* Tugas 1: Kutip bagian teks tentang peraturan perundang-undangan mulai dari "4. Tata Susunan" sampai dengan "Instruksional Umum (TIU)", termasuk kedua bagian tersebut.
* Tugas 2: Sebutkan semua subbagian yang tercantum di bawah "Bab I : Pendahuluan" dalam teks tentang peraturan perundang-undangan.

4. Tata Susunan Norma Hukum Negara Republik Indonesia
5. Hirarki Peraturan Perundang-undangan Menurut Ketetapan MPR
No. III/MPR/2000
6. Jenis dan Hirarki Peraturan Perundang-undangan Menurut UU No. 10 Tahun 2004
7. Fungsi Peraturan Perundang-undangan
8. Materi Muatan Peraturan Perundang-undangan
D. Pokok
Bahasan dan Sub Pokok Bahasan
Bab I : Pendahuluan
a. Deskripsi Singkat
b. Tujuan Instruksional Umum (TIU)
c. Tujuan Instruksional Khusus (TIK)
d. Pokok Bahasan dan Sub Pokok Bahasan
Bab II : Jenis, Hierarki,
Fungsi dan Materi Muatan Peraturan Perundang-undangan menurut UU No. 10 tahun
2004
a. Dasar Hukum Terbentuknya Undang-Undang Nomor 10 Tahun 2004 tentang
Pembentukan Peraturan Perundang-undangan
b. Tata Susunan Norma Hukum
c. Pengelompokan Norma
d. Tata Susunan Norma Hukum Negara Republik Indonesia
e. Hirarki Peraturan Perundang-undangan Menurut Ketetapan
MPR No. III/MPR/2000
f. Tanggapan Terhadap Ketetapan MPR No. III/MPR/2003
g. Jenis dan Hirarki Peraturan Perundang-undangan Menurut UU No. 10 Tahun 2004
h. Jenis dan Tata Susunan Peraturan Perundang-undangan Republik Indonesia
i. Fungsi Peraturan Perundang-undangan
j. Materi Muatan Peraturan Perundang-undangan
k. Materi Muatan Undang-Undang
l. Materi Muatan Peraturan Pemerintah
m. Materi Muatan Peraturan Lainnya
BAB II
JENIS,
HIRARKI, FUNGSI, DAN MATERI MUATAN PERATURAN PERUNDANG-UNDANGAN
MENURUT UU
NO. 10 TAHUN 2004
A. Dasar Hukum Terbentuknya Undang-Undang Nomor 10 Tahun 2004 tentang
Pembentukan Peraturan Perundang-undangan
Pada
perubahan kedua Undang-Undang Dasar 1945 yang dilaksanakan pada bulan Agustus
2000, Majelis Permusyawaratan Rakyat telah menetapkan Pasal 22A yang menyatakan
bahwa, “Ketentuan lebih lanjut tentang tata cara pembentukan undang-undang
diatur dengan undang-undang”.
Dalam waktu yang
bersamaan Majelis Permusyawaratan Rakyat juga telah menetapkan Ketetapan MPR
No.III/MPR/2000 tentang Sumber Hukum dan Urutan Peraturan Perundang-undangan,
yang didalam Pasal 6 ditetapkan bahwa, “tata cara pembuatan Undang-Undang,
Peraturan Pemerintah, Peraturan Daerah dan pengujian peraturan
perundang-undangan oleh Mahkamah Agung serta pengaturan ruang lingkup Keputusan
Presiden diatur lebih lanjut dengan Undang-Undang”.

* Data yang Diberikan:
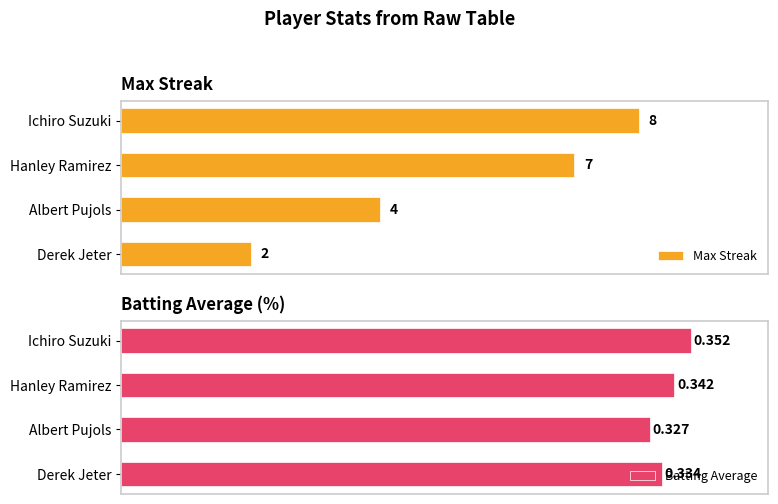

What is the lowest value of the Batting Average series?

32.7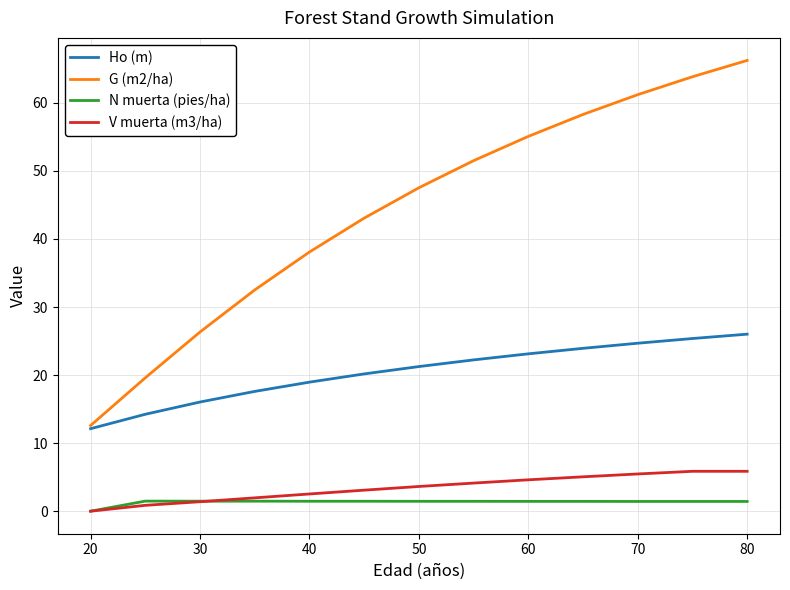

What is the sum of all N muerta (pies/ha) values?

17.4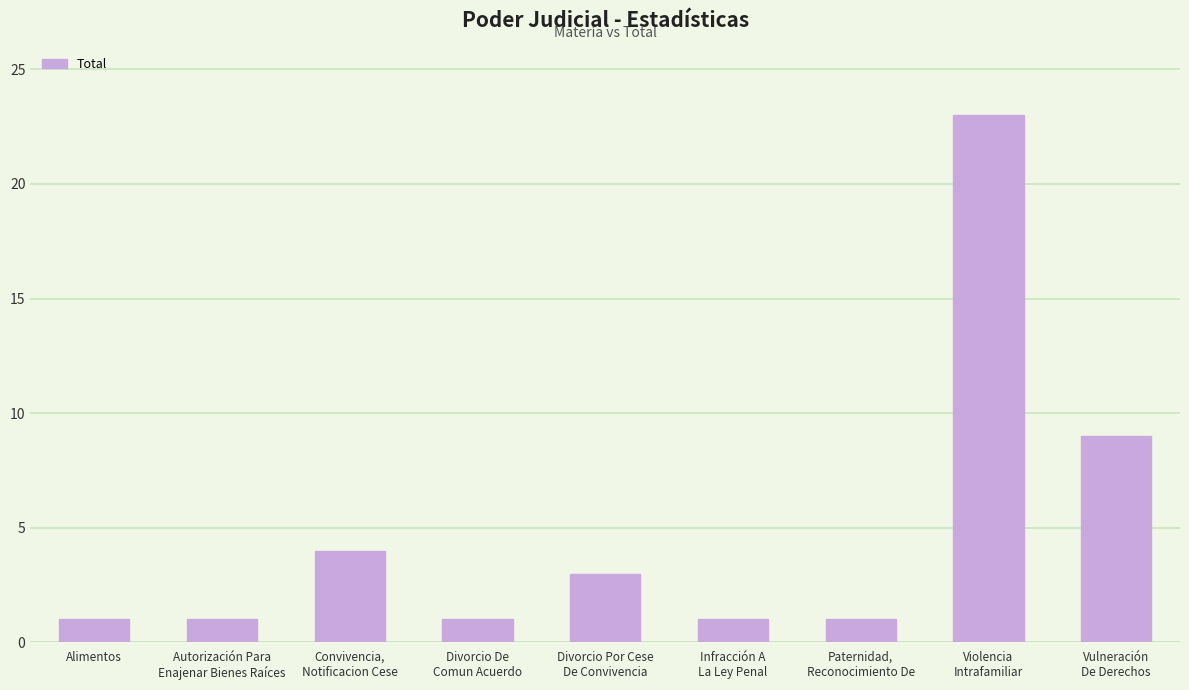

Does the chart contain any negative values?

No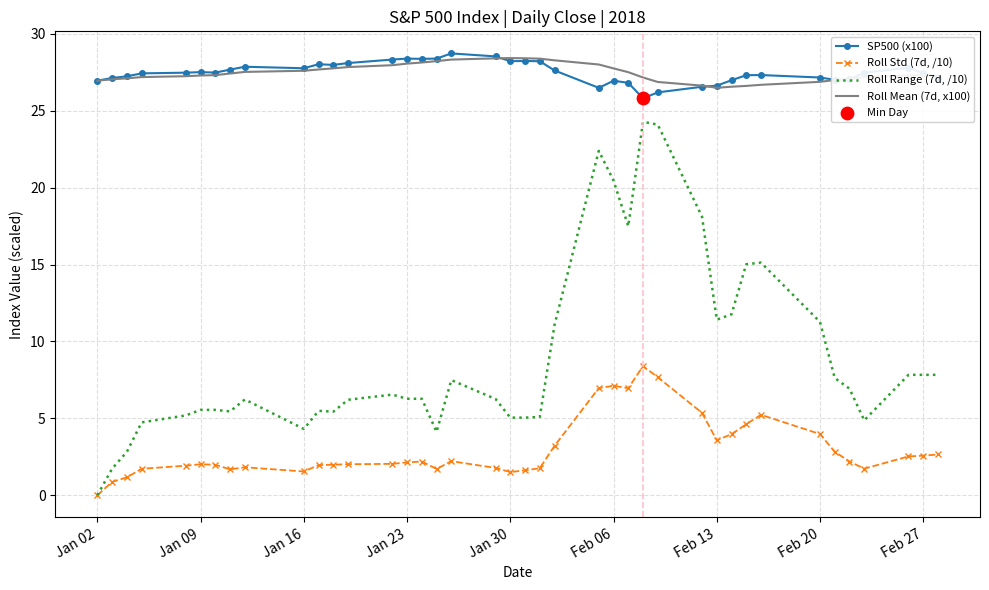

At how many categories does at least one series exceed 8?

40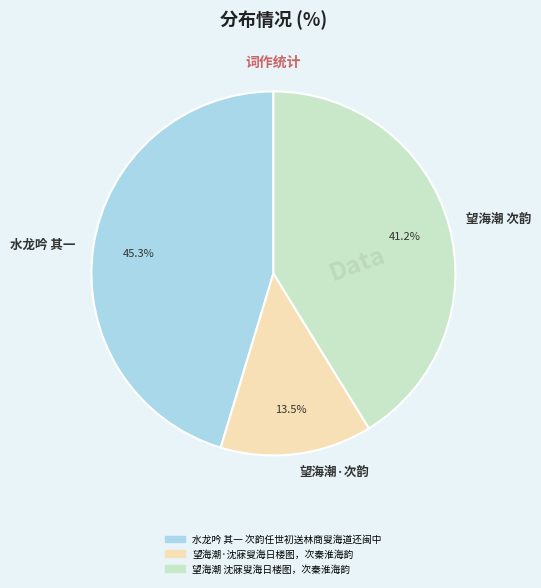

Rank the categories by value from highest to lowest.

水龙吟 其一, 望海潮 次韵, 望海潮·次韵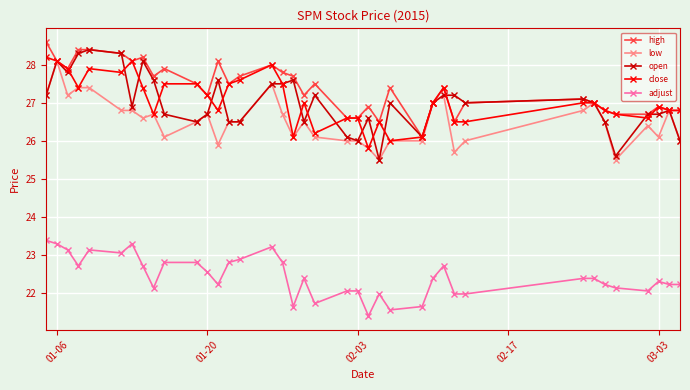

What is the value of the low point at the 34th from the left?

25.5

...

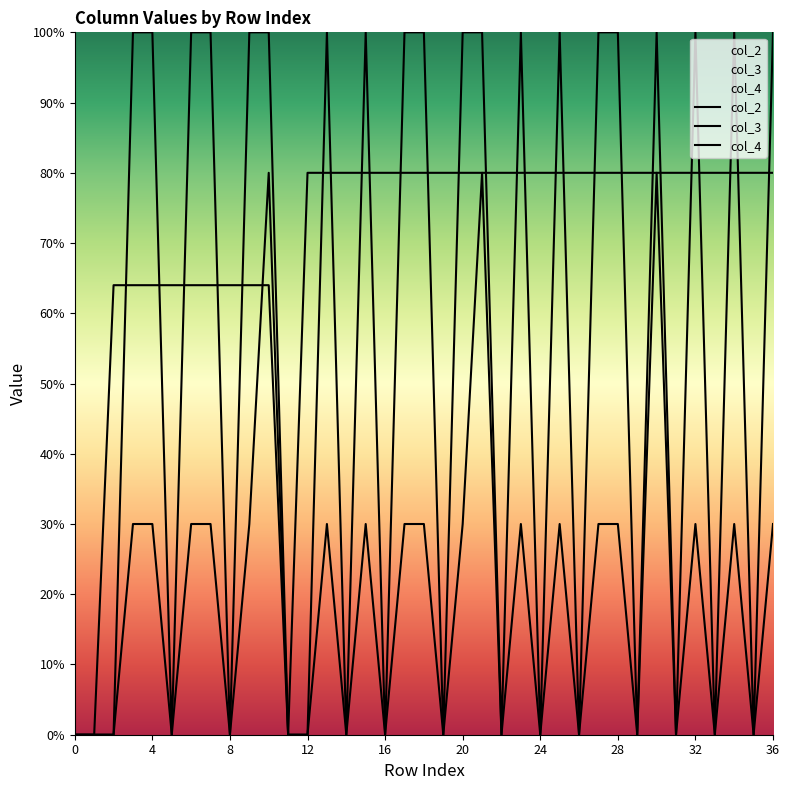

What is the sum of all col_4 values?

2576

* Jawaban 1:
4. Tata Susunan Norma Hukum Negara Republik Indonesia
5. Hirarki Peraturan Perundang-undangan Menurut Ketetapan MPR
No. III/MPR/2000
6. Jenis dan Hirarki Peraturan Perundang-undangan Menurut UU No. 10 Tahun 2004
7. Fungsi Peraturan Perundang-undangan
8. Materi Muatan Peraturan Perundang-undangan
D. Pokok
Bahasan dan Sub Pokok Bahasan
Bab I : Pendahuluan
a. Deskripsi Singkat
b. Tujuan Instruksional Umum (TIU)

* Jawaban 2:
- Deskripsi Singkat
- Tujuan Instruksional Umum (TIU)
- Tujuan Instruksional Khusus (TIK)
- Pokok Bahasan dan Sub Pokok Bahasan